After finding the line containing "Świętokrzyskie" below, please output that line and each following one through the line containing "prosimy o bezpośredni kontakt", exactly as written.

● **Given records**:
=====
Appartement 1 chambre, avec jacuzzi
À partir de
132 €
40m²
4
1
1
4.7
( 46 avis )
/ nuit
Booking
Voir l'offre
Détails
=====
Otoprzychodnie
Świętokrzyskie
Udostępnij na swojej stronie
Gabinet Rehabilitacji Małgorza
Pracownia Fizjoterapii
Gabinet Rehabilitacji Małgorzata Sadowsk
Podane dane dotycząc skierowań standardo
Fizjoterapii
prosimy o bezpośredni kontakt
=====
● **Output of the exercise**:
Świętokrzyskie
Udostępnij na swojej stronie
Gabinet Rehabilitacji Małgorza
Pracownia Fizjoterapii
Gabinet Rehabilitacji Małgorzata Sadowsk
Podane dane dotycząc skierowań standardo
Fizjoterapii
prosimy o bezpośredni kontakt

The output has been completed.